Eating impulses are normal and frequent experiences for everyone. As we progress through our day, we all experience sometimes easily understandable and other times more mysteriously unaccountable urges to get something to eat. Eating impulses can be mild and easily managed. They can also be fierce and feel completely unmanageable. Eating impulses can at times be rather vague. At other times they can be completely specific. Some impulses can burst out in a suddenly compelling urgency. Some begin as a faint want and build over time into a commanding urge that gnaws without relief.
For some people, these eating impulses are of relatively little concern. However their impulses play out, these people are sufficiently healthy and weight stable without deliberate effort to control their eating. But for the rest of us, unregulated eating is potentially lethal. For us, eating as our impulses would have us eat, means being overweight and/or unhealthy (diabetes, heart disease , etc).

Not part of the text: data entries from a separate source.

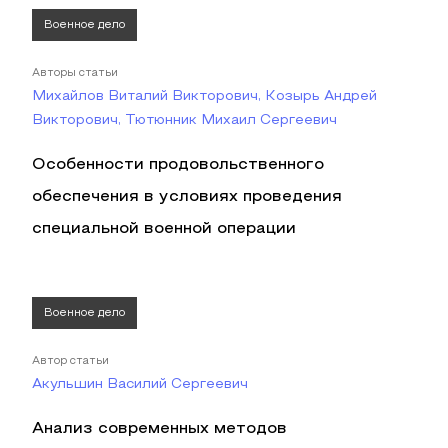
Военное дело
Авторы статьи
Михайлов Виталий Викторович, Козырь Андрей
Викторович, Тютюнник Михаил Сергеевич
Особенности продовольственного
обеспечения в условиях проведения
специальной военной операции
Военное дело
Автор статьи
Акульшин Василий Сергеевич
Анализ современных методов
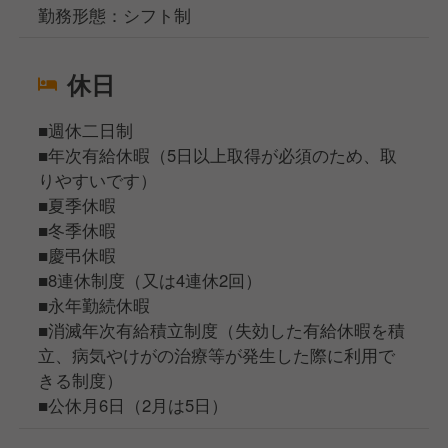
勤務形態：シフト制
休日
■週休二日制
■年次有給休暇（5日以上取得が必須のため、取
りやすいです）
■夏季休暇
■冬季休暇
■慶弔休暇
■8連休制度（又は4連休2回）
■永年勤続休暇
■消滅年次有給積立制度（失効した有給休暇を積
立、病気やけがの治療等が発生した際に利用で
きる制度）
■公休月6日（2月は5日）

We must regulate our eating.
EATING REGULATION REQUIRES TWO THINGS
1. It requires some sort of plan of regulated eating - a healthy (for you) food plan.
2. It requires management of impulses to eat in disregard of the healthy food plan.
MOST PROGRAMS trying to help people with weight or eating management focus primarily on the first part of this equation. They give people a diet and they give support for staying with the diet. The emphasis is on the diet - be it Hilton Head, South Beach, Adkins, high carbohydrate, low carbohydrate, Weight Watchers or whatever - and the suggestion is that if you are sufficiently motivated, you will not be plauged by many eating impulses and you will attain all the benefits of adhering to the plan.
Our observation is that this approach may work for awhile, but most people find that when their weight is down and health indicators improve, the motivation to stay with the food plan often fades and eating more impulsively returns - and so does the weight.
OUR PROGRAM focuses on the second part of the equation. Our fundamental premise is that for people needing to sustain enduring regulation of their eating in some specific fashion, impulse management is the crucial factor. Urges to eat impulsively are in effect a competing motivation, at times overriding an otherwise fierce and steady dedication to controlled eating.
Learning to understand and manage eating impulses sits at the very foundation of successful eating management. This is the entire focus of this website. We do not prescribe what you should eat. We do not think finding the "right" eating plan is the key to long-term eating regulation. Our focus is guiding you through the work of installing and maintaining a systematic approach to impulse management.